Beaucoup de rappeurs issus de cette même génération ont évacué leurs frustrations dans leurs textes, évoquant la traite des Noirs, l’esclavage, l’annulation de la dette africaine. Philippe, membre du groupe de rap la Rumeur, y a consacré un texte entier, 365 Cicatrices : «Le constat quotidien de mes souffrances, des délits de faciès, de ce passé qui emprisonne mon présent», dit ce jeune Guadeloupéen qui a grandi dans une cité des Yvelines. Dans la chanson, il raconte comment il a pleuré lors de la commémoration de l’abolition de l’esclavage, la fierté des tirailleurs bafouée à la fin de la guerre, il se moque des Noirs qui se teignent en blond et rappe : «Y a des chaînes qui nous maintiennent au bas de l’échelle, et pour que ça change, faudrait qu’on attende que la banquise dégèle ?» Maire adjoint à la jeunesse à Bagneux, Jean-Claude Tchicaya, de père congolais et d’une mère martiniquaise, 39 ans, explique : «Les jeunes Noirs comme les jeunes Maghrébins ont soif d’égalité. Les inégalités qu’ils subissent au quotidien leur sont insupportables. Ils ne veulent plus de discours lyriques sur l’égalité, ils veulent une égalité effective. Ce n’est pas du tout une posture de victimisation, mais il naît chez eux une forte conscience politique de la place qu’ils veulent occuper en France.»

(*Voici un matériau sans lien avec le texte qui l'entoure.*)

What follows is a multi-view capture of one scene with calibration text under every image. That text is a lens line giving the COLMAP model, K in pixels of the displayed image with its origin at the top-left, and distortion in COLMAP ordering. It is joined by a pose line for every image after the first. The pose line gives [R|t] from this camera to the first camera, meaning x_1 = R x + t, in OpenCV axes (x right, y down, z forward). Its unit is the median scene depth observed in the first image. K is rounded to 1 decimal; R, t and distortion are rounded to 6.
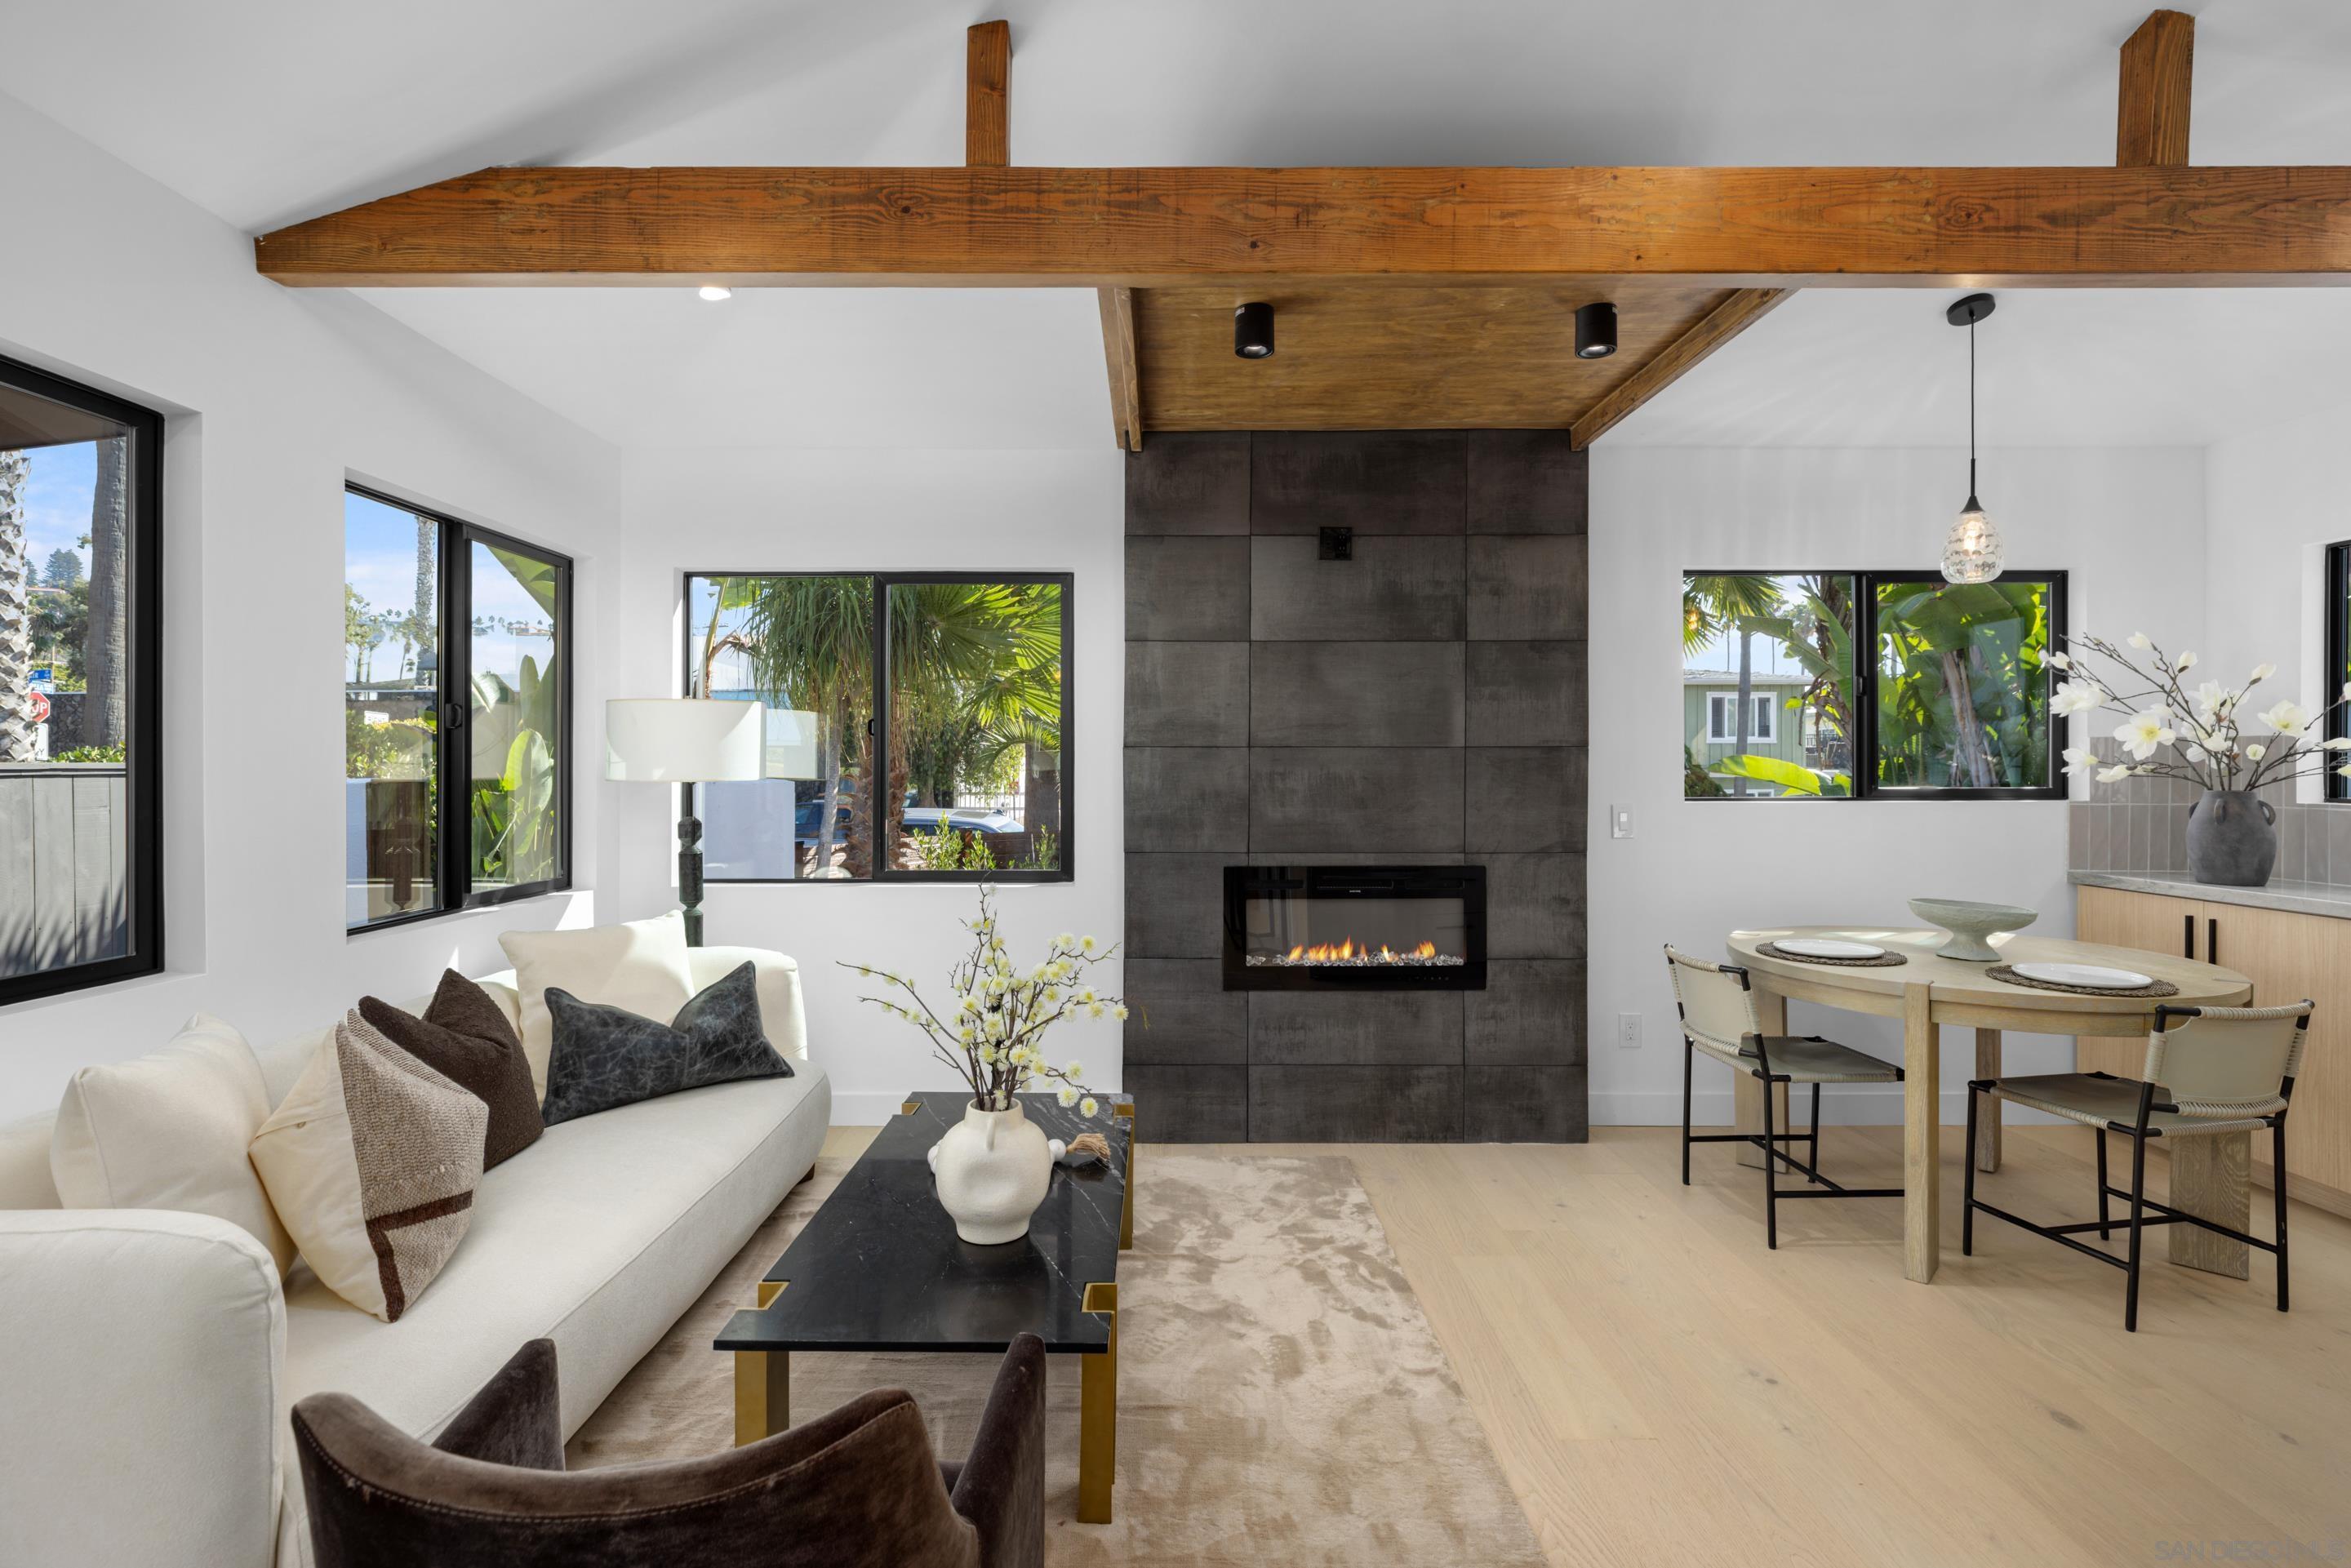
lens RADIAL K [[1151.1, 0, 1174.7], [0, 1151.1, 775.6], [0, 0, 1]] dist [-0.000053, -0.000005]
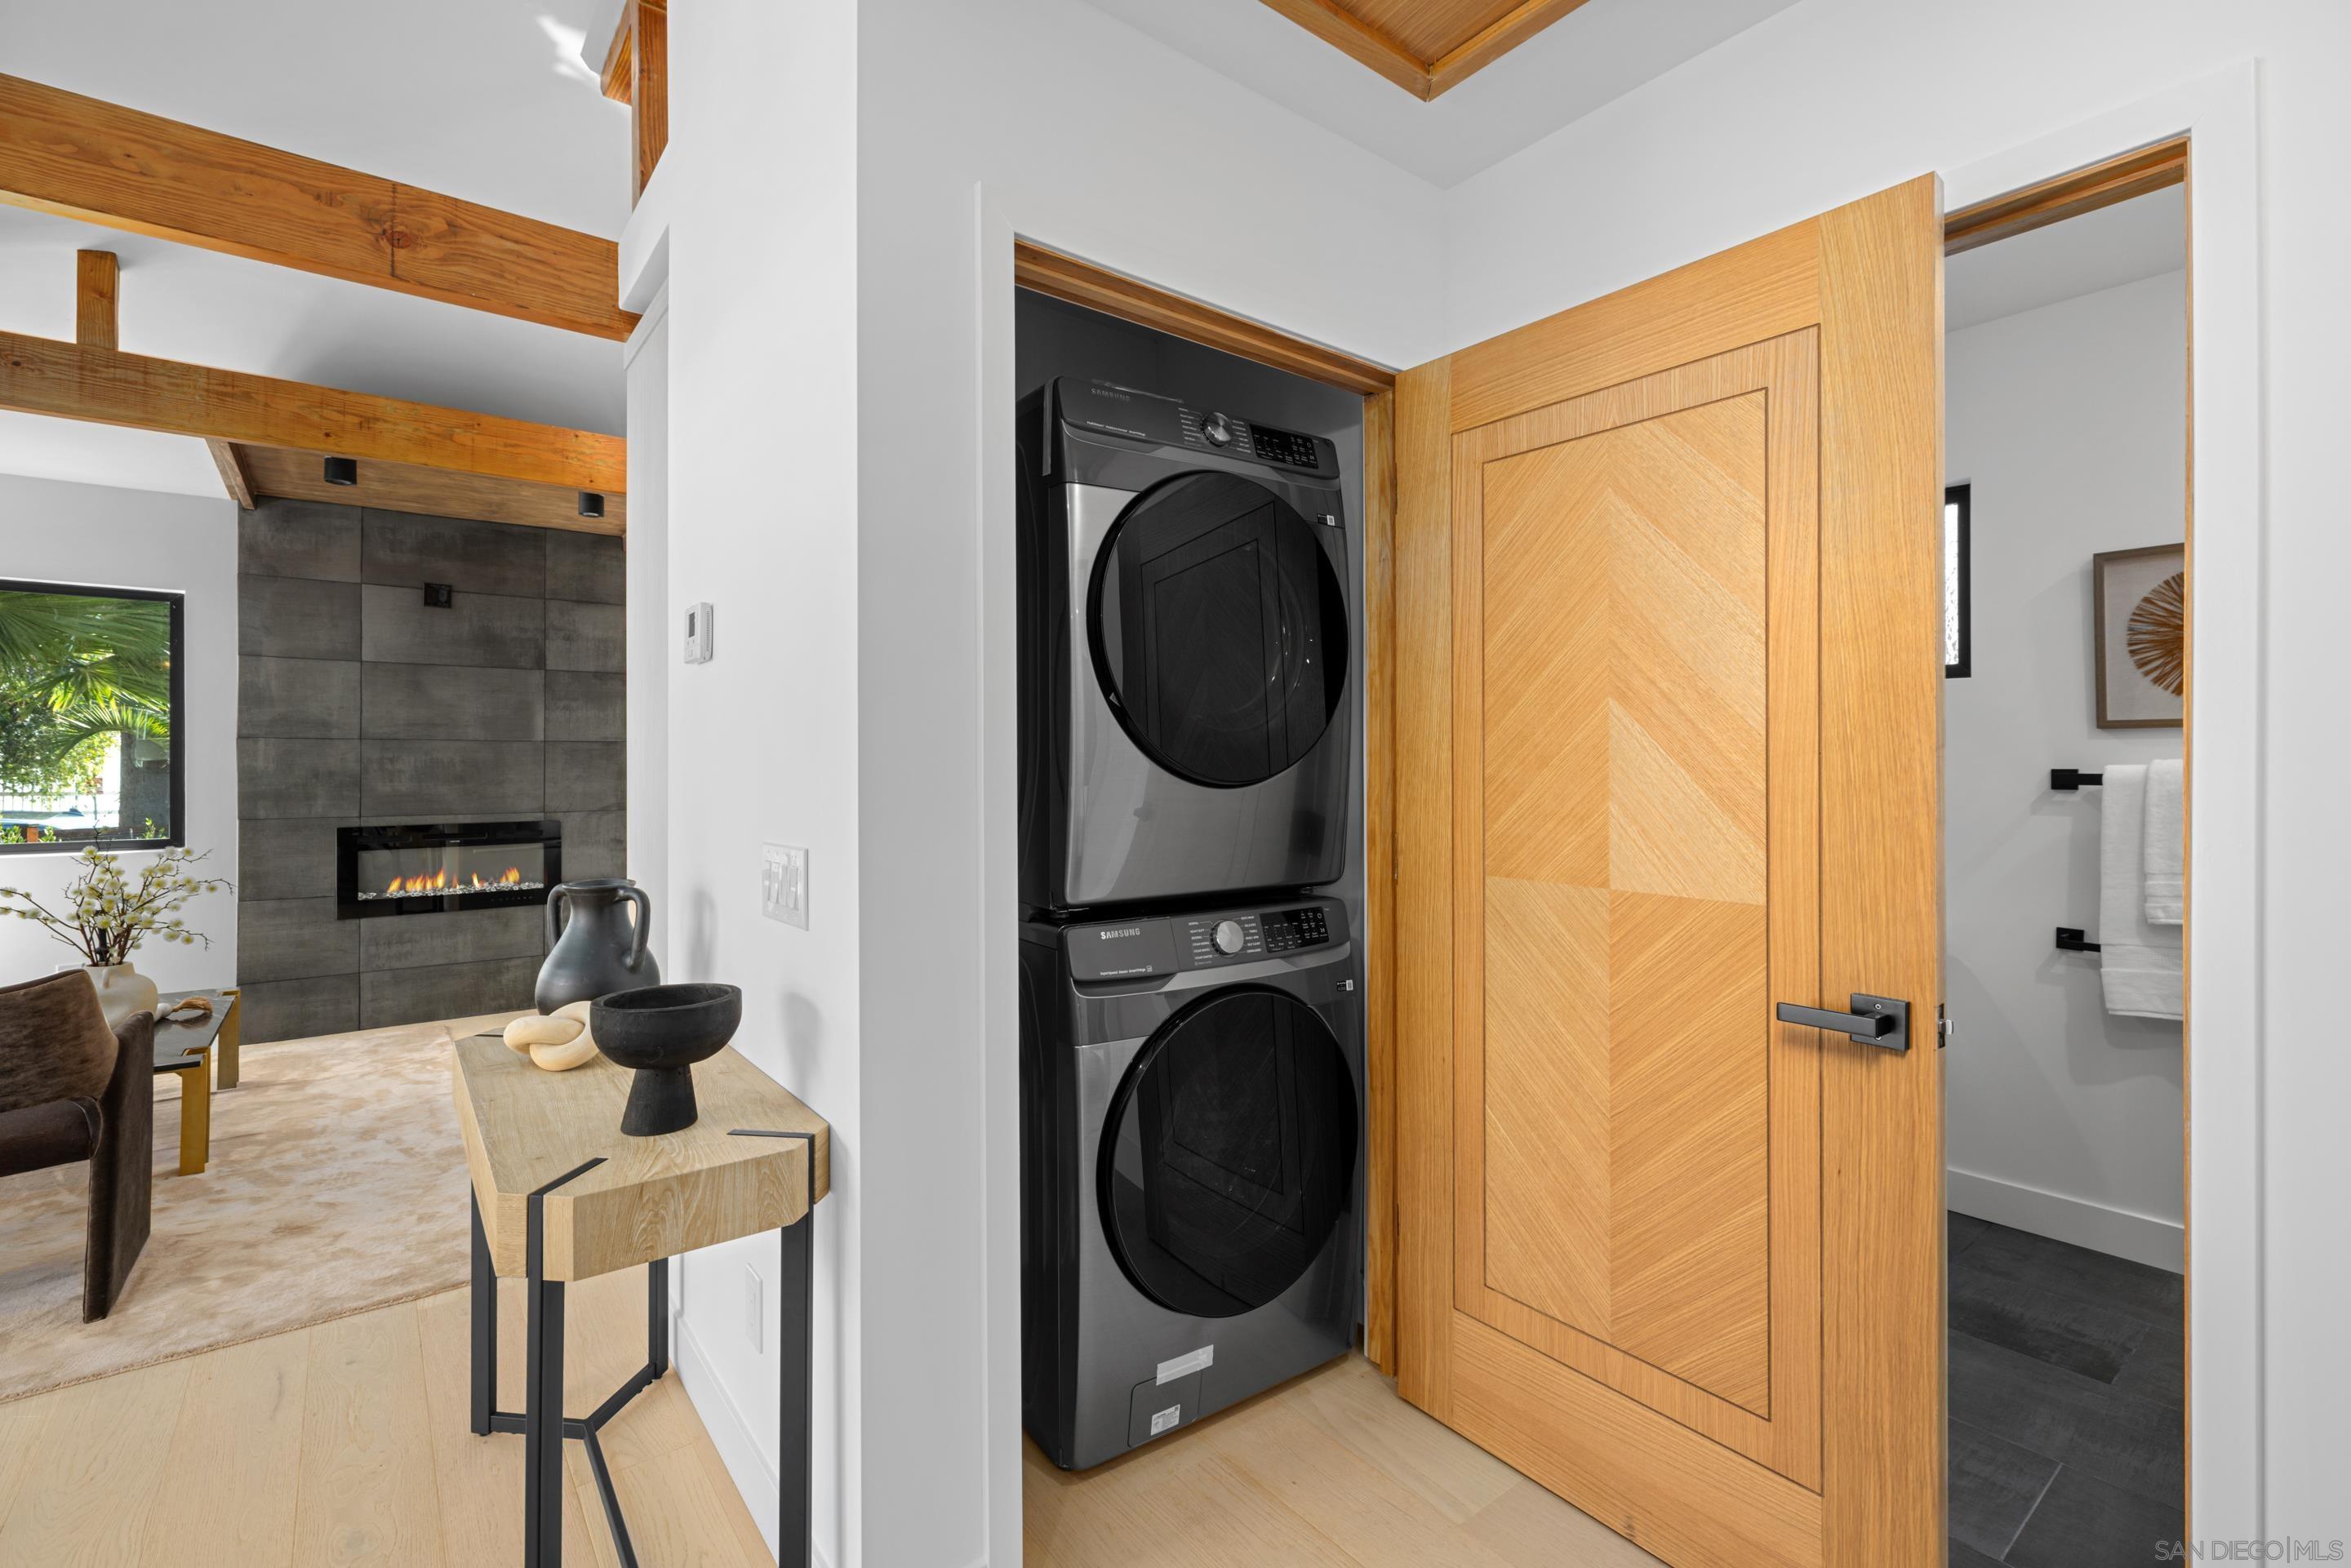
lens RADIAL K [[1064.9, 0, 1182.3], [0, 1064.9, 766.9], [0, 0, 1]] dist [0.004561, 0.000641]
pose [[0.792708, -0.001598, 0.609600, 0.065219], [0.003015, 0.999995, -0.001300, 0.012764], [-0.609595, 0.002869, 0.792708, -0.595298]]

Diplômé des Hautes études et pratiques sociales, Jean-Claude Tchicaya a également consacré sa thèse aux conséquences et effets de la traite et de la colonisation dans les rapports sociaux en France. Il crée, avec le rappeur Joey Starr et Olivier Besancenot, un collectif pour commémorer les oubliés de l’Histoire institutionnelle. Leur association Devoirs de mémoires est née pour rappeler le 40e anniversaire de l’assassinat de Malcolm X (lire ci-contre), le 21 février 1965 : «Il faut, dit Tchicaya, qu’on parle de cette histoire non dite, intériorisée chez les Noirs comme chez les Blancs, qui a développé pour les Noirs un complexe d’infériorité et les autres un complexe de supériorité.»
Rappeur d’origine sénégalaise, Mbégane Ndour préfère lui aussi l’action sur le terrain plutôt que la prise de parole dans les disques et les conférences. Il y a trois ans, il a produit un disque sur le sujet, African Consciences, qui n’a reçu aucun écho. Chaque semaine, il consacre une heure à aider un collégien dans ses devoirs de maths. Il appelle ça l’heure africaine, nom qu’il a donné à son association : «Il faut arrêter de se cacher derrière des discours, les livres, les CD, les chansons. Sur le terrain, il y a urgence. La France est en train de créer un environnement de frustration, de désespoir, qu’on ne pourra plus maîtriser. On parle encore le discours de l’intelligence, il ne faudrait pas qu’il n’y ait que celui de la violence qui soit entendu.»